PROBLEM REQUIREMENTS: Quote all of the data below word for word, leaving out the pictures.

MATERIAL FOR THIS TASK:
━━━━━━━━━━━━━━━━━━━━
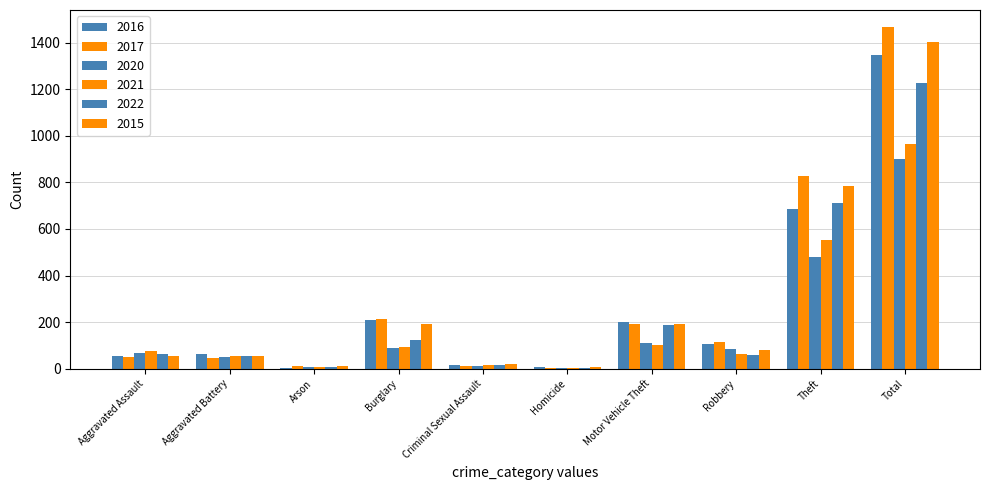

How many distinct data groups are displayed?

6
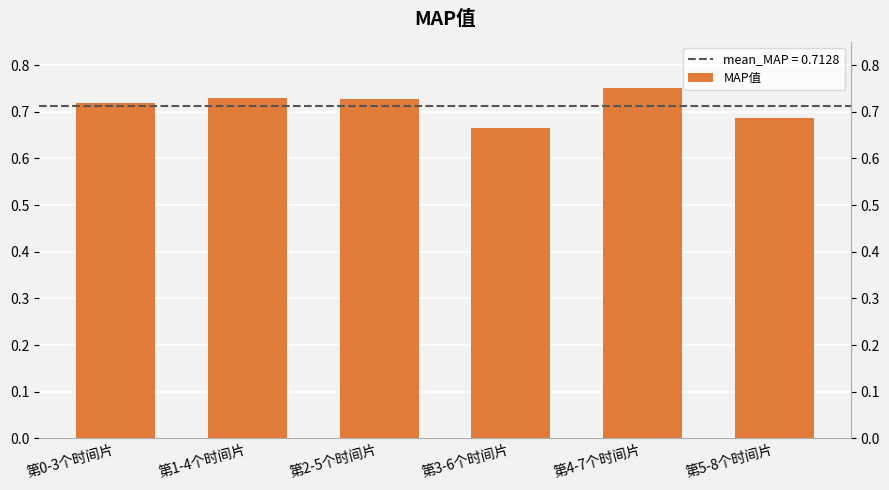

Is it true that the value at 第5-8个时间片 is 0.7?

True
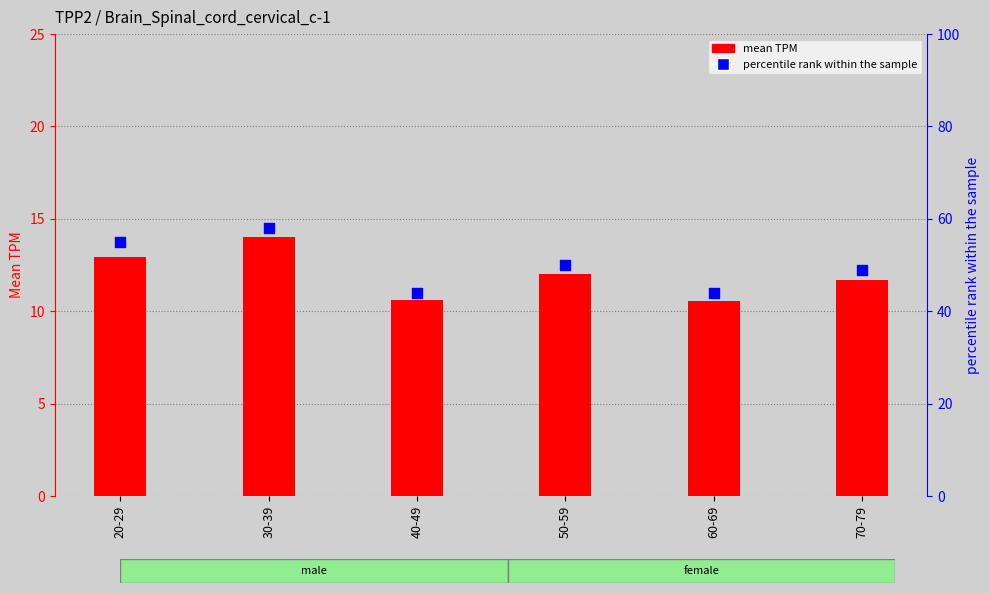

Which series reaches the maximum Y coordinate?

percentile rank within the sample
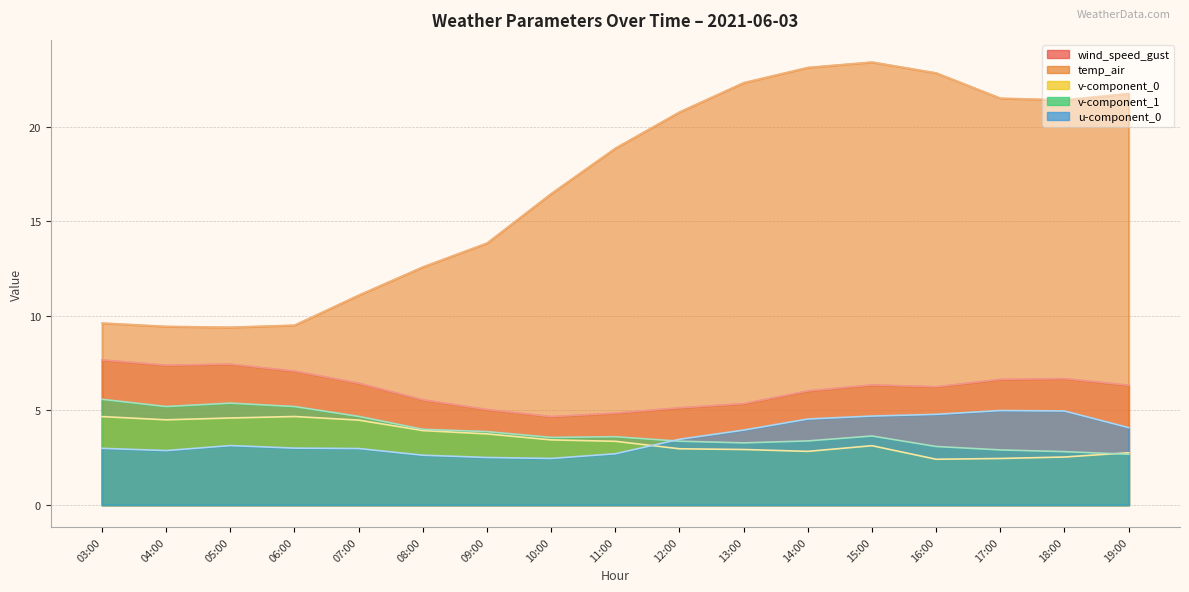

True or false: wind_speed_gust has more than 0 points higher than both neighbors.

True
━━━━━━━━━━━━━━━━━━━━
OUTPUT OF THE EXERCISE:
How many distinct data groups are displayed?

6

Is it true that the value at 第5-8个时间片 is 0.7?

True

Which series reaches the maximum Y coordinate?

percentile rank within the sample

True or false: wind_speed_gust has more than 0 points higher than both neighbors.

True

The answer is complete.